No meio do percurso a pé pelo centro de Aveiro, uma paragem num café para recarregar baterias, beber água, café e ovos moles. E para fazer contas ao número de deputados que serão eleitos pelo distrito de Aveiro – um distrito que é visto como decisivo tanto para a coligação como para o PS.

“Luís, quantos ovos moles tens aí?”, pergunta Portas a Luís Montenegro, cabeça de lista do distrito. “Dez”. “Ah dez, então vamos à procura do décimo-primeiro”, respondeu logo Portas numa analogia com o número de mandatos que a coligação espera conseguir no próximo dia 4 de outubro. E as contas continuam, agora com o primeiro-ministro a levantar novos dados na equação. “Aveiro não perdeu deputados, pois não? Foi Santarém, Santarém é que perdeu um para Setúbal”, mete-se o primeiro-ministro. “Então o grande objetivo é não perder nenhum em Santarém e ganhar um em Setúbal, isso é que era bom”.

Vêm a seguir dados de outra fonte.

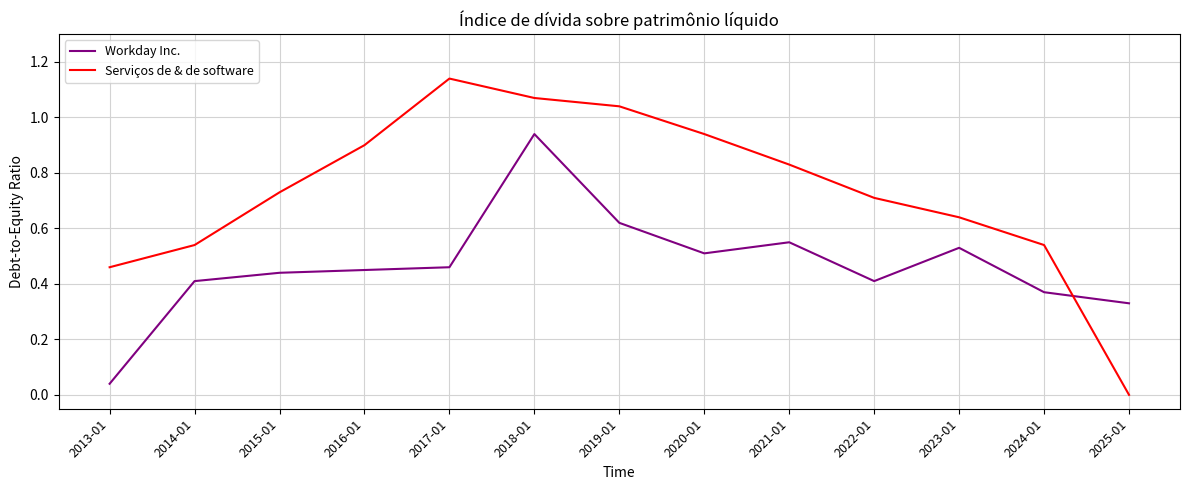

Which category has the highest value in the Workday Inc. series?

2018-01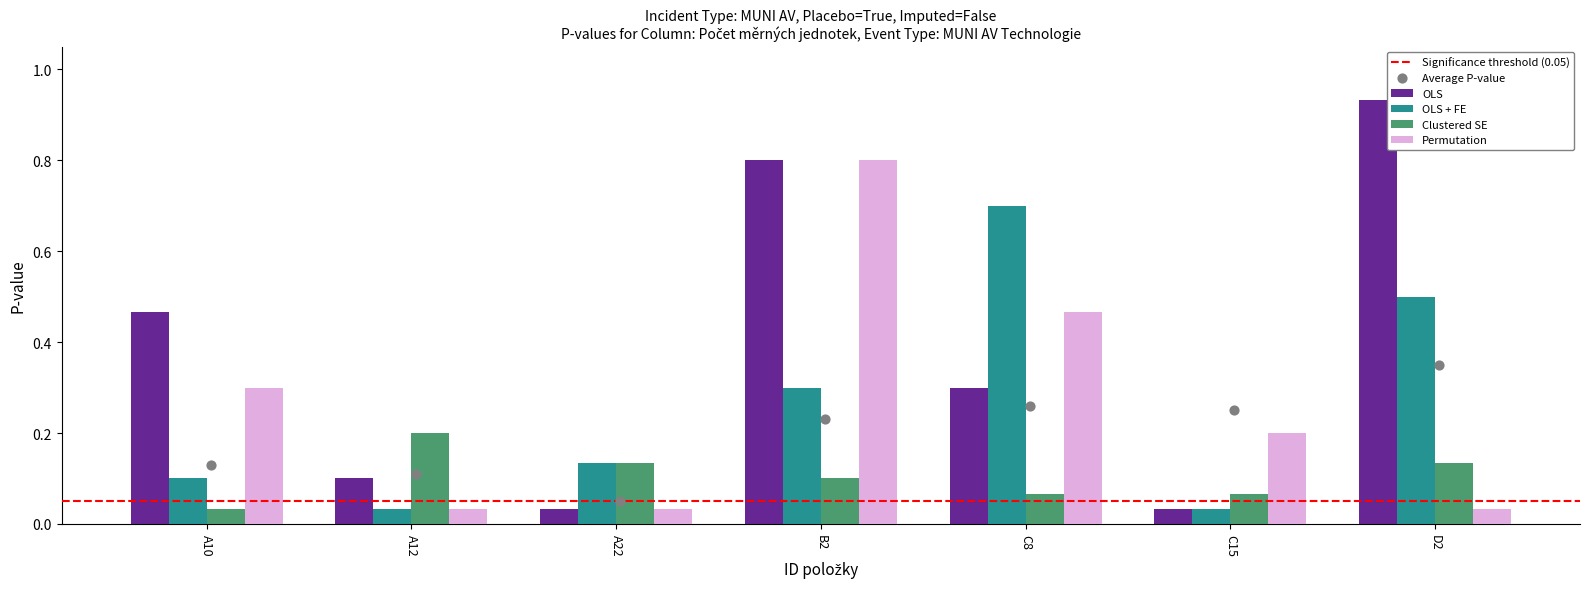

Which series has the largest Y range (max minus min)?

OLS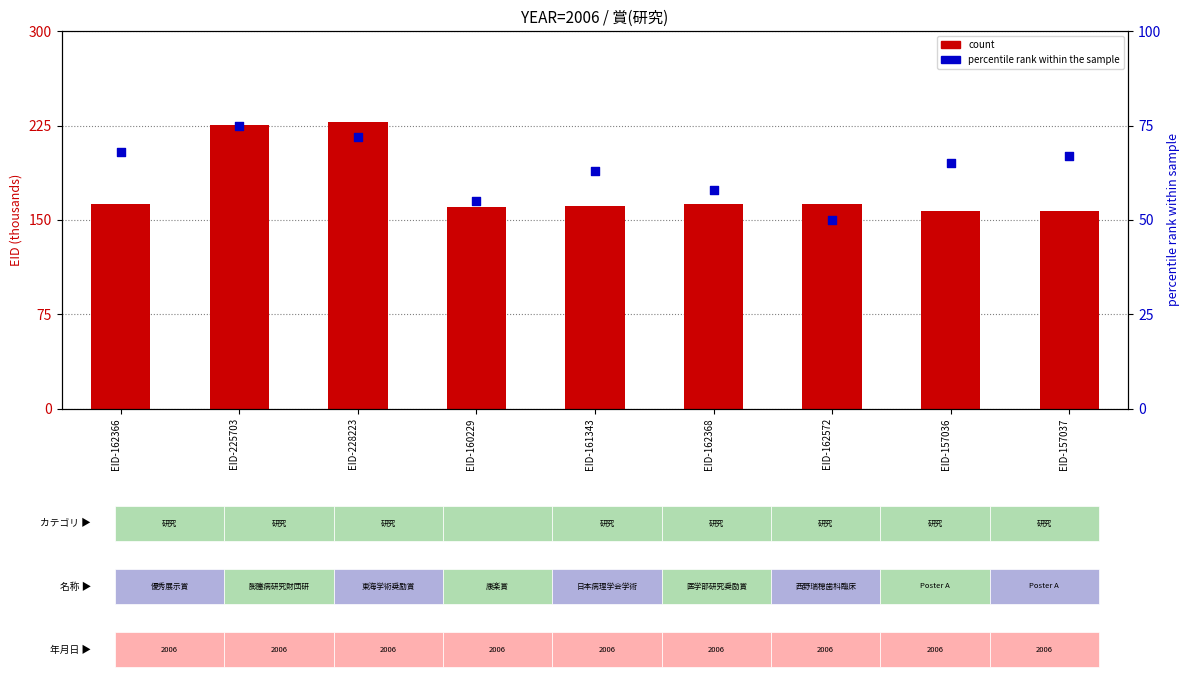

Is the value of count at EID-161343 greater than the value of percentile rank within the sample at EID-228223?

Yes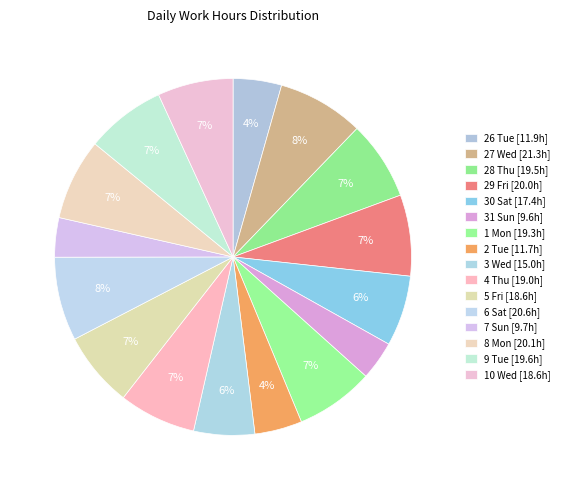

To the nearest percent, what portion does 8 Mon represent?

7%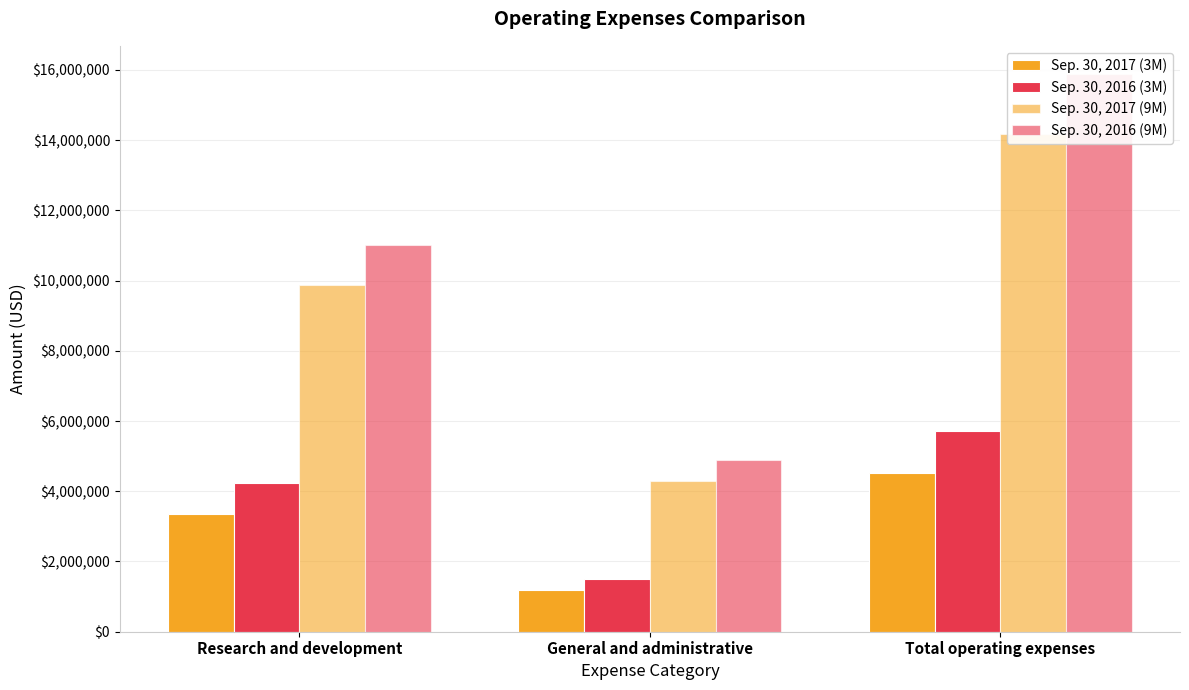

What is the label of the 1st bar from the left?

Research and development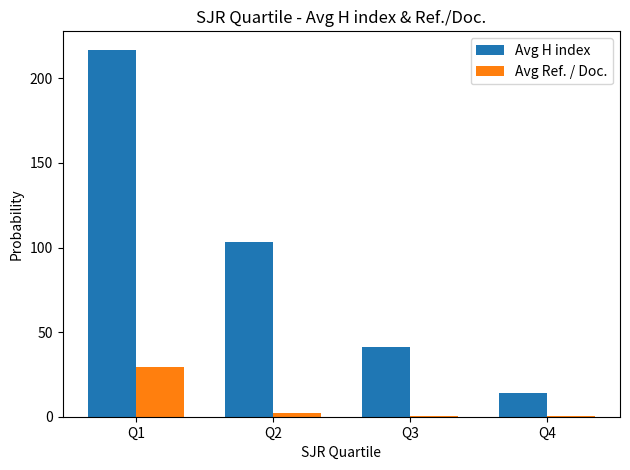

At which category does the chart reach its peak across all series?

Q1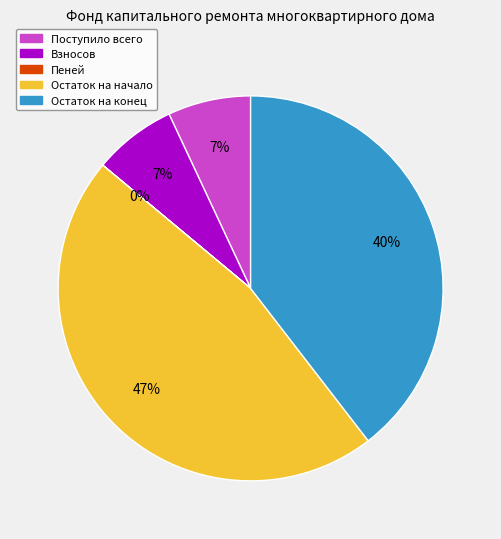

Which has a higher value, Взносов or Остаток на начало?

Остаток на начало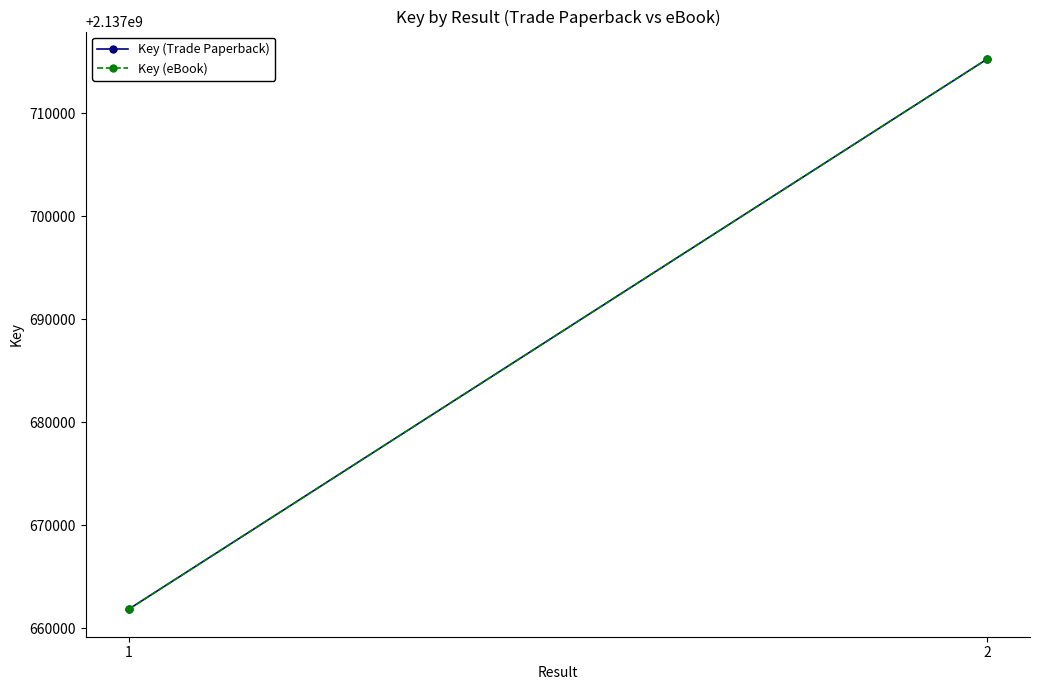

Count the Key (eBook) values in the range 2137661857 to 2137715285.

2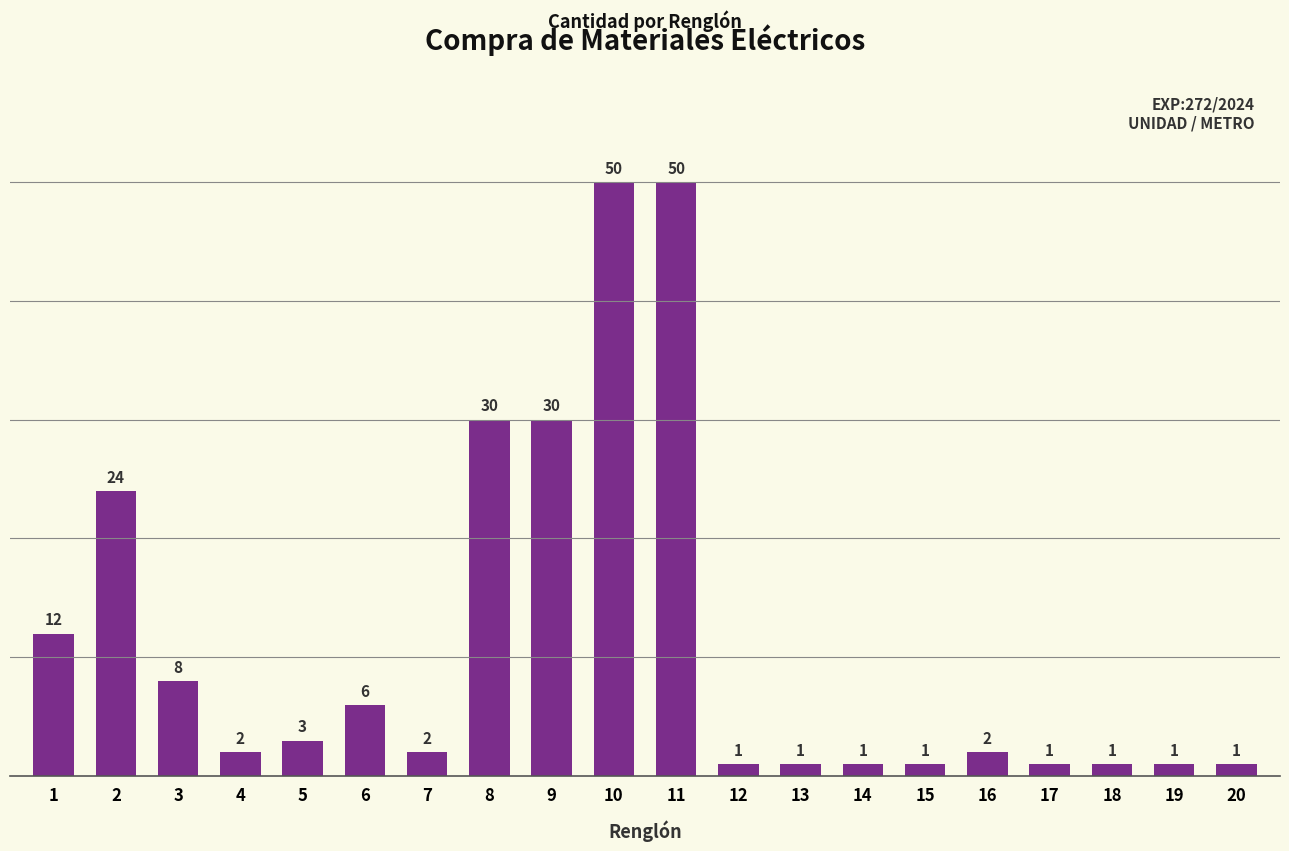

What is the change in value from 2 to 12?

-23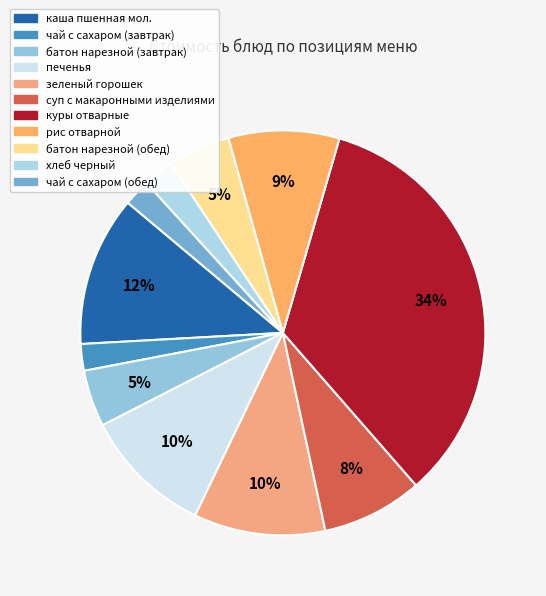

Between суп с макаронными изделиями and батон нарезной (завтрак), which is larger?

суп с макаронными изделиями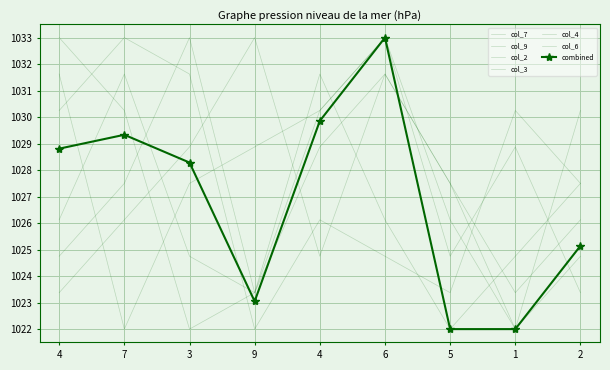

List the labels in order of col_2 value, largest first.

9, 6, 2, 3, 5, 7, 4, 4, 1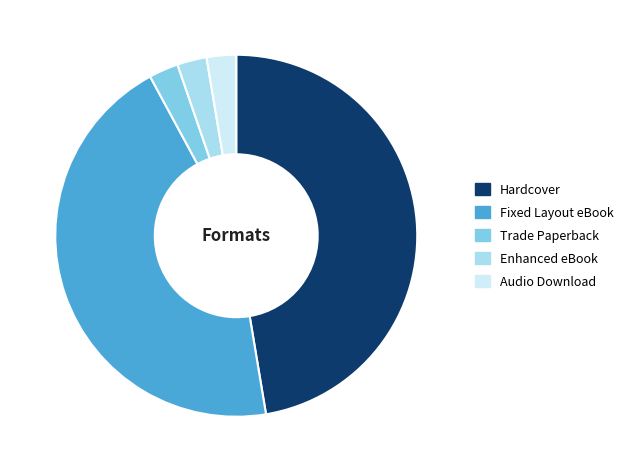

Between Fixed Layout eBook and Trade Paperback, which is larger?

Fixed Layout eBook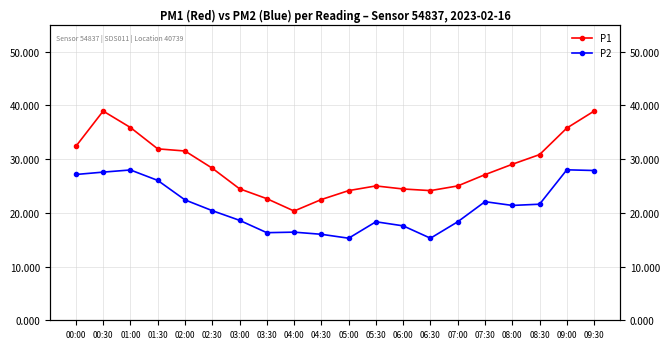

How many interior local peaks does the P1 series have?

2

Mas além de professor de matemática, Passos mostrou também os seus dotes de francês na manhã agitada no centro de Aveiro, conversando animadamente com duas turistas, francesas, que o abordaram. “Vous aimez les gens?”, perguntava, respondendo que a eleição era no dia 4 de outubro. Dia do aniversário do filho de uma delas, por coincidência. “Vou pensar em si nesse dia, então”, garantiu a mulher que, por essa altura, já estará de volta a França, longe de Portugal.